Purveyors: Failed Thesis Project GoldenducK Now Fast-Growing Social EnterpriseMarch 1, 2017
- Bea OsmeñaWords
Which came first: the duck or the egg? In the case of the GoldenducK, it was the egg. The yellow salted egg, that is. GoldenducK’s emblematic salted eggs use fifty-percent less salt than the commercially available red egg for a healthier alternative to your salted egg addiction. Their eggs are also dyed with all-natural turmeric to give it its golden hue, a supposed safer alternative to the red dyes that are believed to be carcinogenic.
GoldenducK is changing the game of the duck industry as we know it from the ground up, with founder Alvie Benitez working together with and living on GK’s Enchanted Farm to build jobs and confidence in our country’s duck farmers.
“If you look at how a salted egg is made, traditionally, it’s a very backyard product ‘cause the industry itself is very backyard,” Benitez says. “A lot of salted eggs out there in the market are rejected balut eggs; you have them incubated for about 11 days. On the 11th day, you check if there’s a duckling or not, and if there’s no duckling inside, it either becomes salted egg or penoy, so these are 11-day-old eggs. And rejected balut eggs.” This results in Filipinos purchasing salted eggs at the wet market that are spoiled or in poor condition. “This is what characterizes the duck industry in general,” he explains. “[Duck eggs] are good products but low value, and because they’re low value, people in the value chain (those involved in creating the products) stay poor.”
Within the GoldenducK model, Benitez works closely together with GK community members to create a high-value product that is safe and of good quality. They work with duck farms where eggs are produced with the specific and sole purpose of becoming golden duck eggs, ensuring only fresh duck eggs are preserved. After the salting process, their eggs last for around 21 days on the shelf. Benitez tells us that GoldenducK pays their farmers more than market price for their products, and that the proceeds of the business are able to send one of their part-time staff members to entrepreneurship school with stipend.

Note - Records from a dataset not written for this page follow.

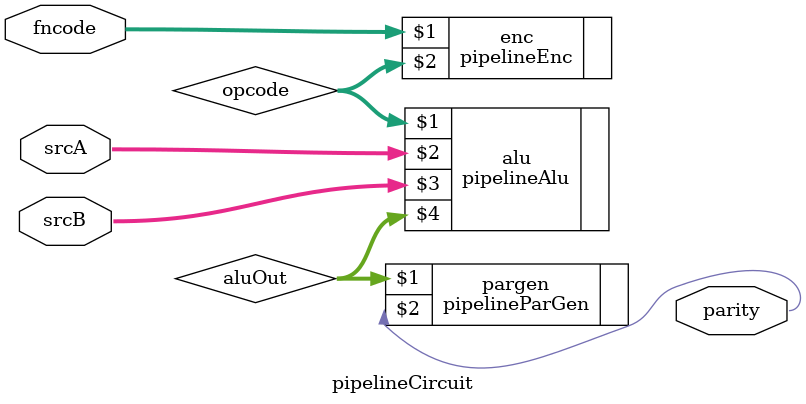
<source format=v>
`ifndef PIPELINE_CIRCUIT
`define PIPELINE_CIRCUIT
`include "pipelineParGen.v"
`include "pipelineAlu.v"
`include "pipelineEnc.v"
		
	module pipelineCircuit(
		input [7:0] fncode,
		input [3:0] srcA,
		input [3:0] srcB,
		output parity
	);
		
		reg [10:0] IF_EXReg;
		reg [3:0] EX_PARReg;
		
		wire [2:0] opcode;
		wire [3:0] aluOut;
		
		pipelineEnc enc(fncode, opcode);
		pipelineAlu alu(opcode, srcA, srcB, aluOut);
		pipelineParGen pargen(aluOut, parity);
		
		
	endmodule
	
	
		
`endif
</source>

It is now one of the most in-demand products that started out in the Enchanted Farm incubator, with Benitez now struggling with “a good problem but a problem nonetheless” of not having enough eggs to meet demand.

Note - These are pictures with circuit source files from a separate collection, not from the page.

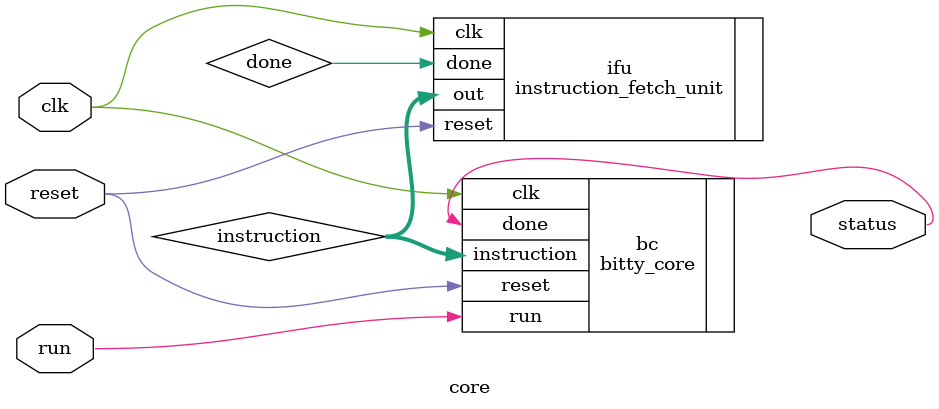
<source format=v>
module core(
  input clk,
  input reset,
  input run,
  output reg status
);
  reg [15:0] instruction;

  instruction_fetch_unit ifu(.clk(clk), .reset(reset), .done(done), .out(instruction));

  bitty_core bc(.clk(clk), .reset(reset), .run(run), .instruction(instruction), .done(status));

endmodule

</source>
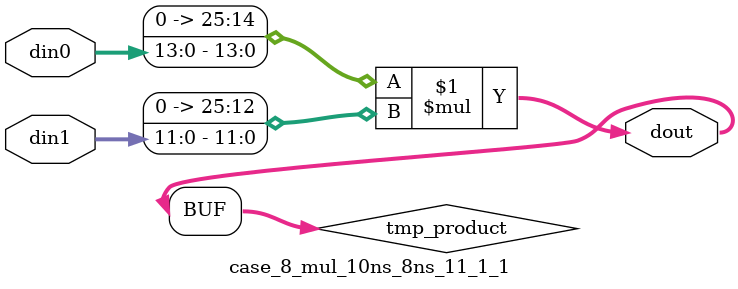
<source format=v>

`timescale 1 ns / 1 ps

 (* use_dsp = "no" *)  module case_8_mul_10ns_8ns_11_1_1(din0, din1, dout);
parameter ID = 1;
parameter NUM_STAGE = 0;
parameter din0_WIDTH = 14;
parameter din1_WIDTH = 12;
parameter dout_WIDTH = 26;

input [din0_WIDTH - 1 : 0] din0; 
input [din1_WIDTH - 1 : 0] din1; 
output [dout_WIDTH - 1 : 0] dout;

wire signed [dout_WIDTH - 1 : 0] tmp_product;
























assign tmp_product = $signed({1'b0, din0}) * $signed({1'b0, din1});











assign dout = tmp_product;





















endmodule

</source>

It is hard to believe that this dream came to fruition from a failed thesis project for Benitez and two other group mates in college, the three of them salting eggs in an alley between houses. “Instead of continuing with my thesis, I went full-time with the business,” Benitez tells us, abandoning his original track of pursuing law after college. “I felt that I had found a calling; something purposeful and fulfilling.” Now he is frequently contacted by students from the very college he dropped out of, asking him about his successful social enterprise model to write about in their papers.

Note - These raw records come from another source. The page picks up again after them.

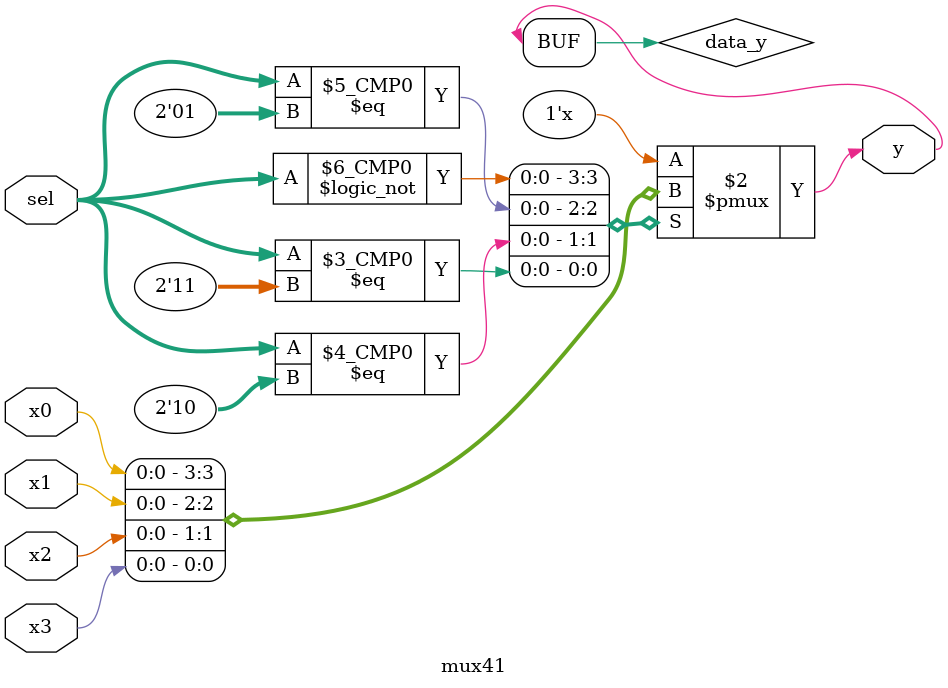
<source format=v>
module mux41 (sel, x0, x1, x2, x3, y);
	input [1:0]	sel;
	input 		x0, x1, x2, x3;
	output		y;
/* verilator lint_off COMBDLY */
	reg data_y;
	always @(*) begin
		case (sel)
			2'b00: data_y <= x0;
			2'b01: data_y <= x1;
			2'b10: data_y <= x2;
			2'b11: data_y <= x3;
		endcase
	end
	assign y = data_y;
/* verilator lint_off COMBDLY */
endmodule

</source>
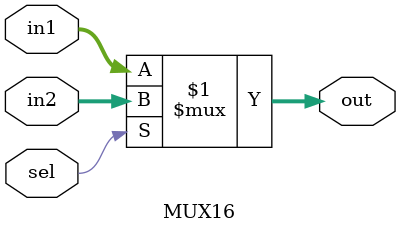
<source format=v>
module Gates(

    );
endmodule

module MUX16(
    input [15:0] in1,
    input [15:0] in2,
    input sel,
    output [15:0] out);
    
    assign out = sel ? in2 : in1;
    
endmodule

</source>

“If I didn’t fail, I probably wouldn’t have made the decision to go for it full-time,” says Benitez. “It taught me a lot [about] how to deal with failure. When you follow your dream . . . it’s a narrow path.” From an admittedly lost university student, the now impassioned and determined Benitez has found that learning is what you make of it, and despite how far he has come, he continues to remain humble and earnest as he navigates championing a high-value duck industry in the thriving local food scene.
GoldenducK is a social enterprise that produces and distributes turmeric-dyed salted egg that uses 50% less salt than traditional salted eggs, and duck burgers.